REQUIRED WORK:
Every line from the one containing "Do the two points" through the last line below should be reproduced exactly; please include nothing else.

TASK MATERIAL:
--- START ---
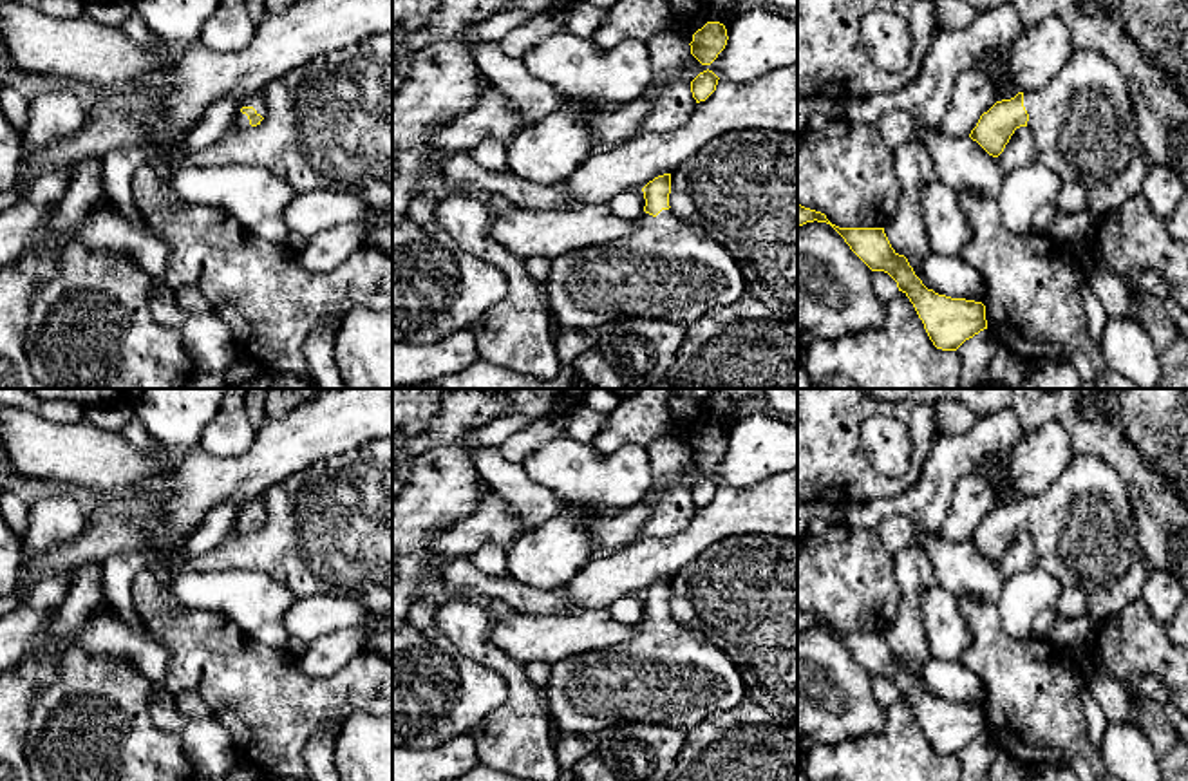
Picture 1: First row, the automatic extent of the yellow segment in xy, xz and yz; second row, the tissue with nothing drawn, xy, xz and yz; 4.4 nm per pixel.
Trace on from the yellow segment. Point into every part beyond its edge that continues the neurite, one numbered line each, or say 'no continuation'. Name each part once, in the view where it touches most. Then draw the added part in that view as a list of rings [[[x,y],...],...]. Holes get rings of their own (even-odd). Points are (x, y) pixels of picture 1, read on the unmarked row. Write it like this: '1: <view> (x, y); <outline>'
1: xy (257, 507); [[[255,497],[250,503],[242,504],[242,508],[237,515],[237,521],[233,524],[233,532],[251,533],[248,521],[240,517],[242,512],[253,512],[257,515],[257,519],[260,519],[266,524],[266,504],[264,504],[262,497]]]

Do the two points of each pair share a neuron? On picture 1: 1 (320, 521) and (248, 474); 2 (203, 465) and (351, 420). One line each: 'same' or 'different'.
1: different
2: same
--- END ---
OUTPUT:
Do the two points of each pair share a neuron? On picture 1: 1 (320, 521) and (248, 474); 2 (203, 465) and (351, 420). One line each: 'same' or 'different'.
1: different
2: same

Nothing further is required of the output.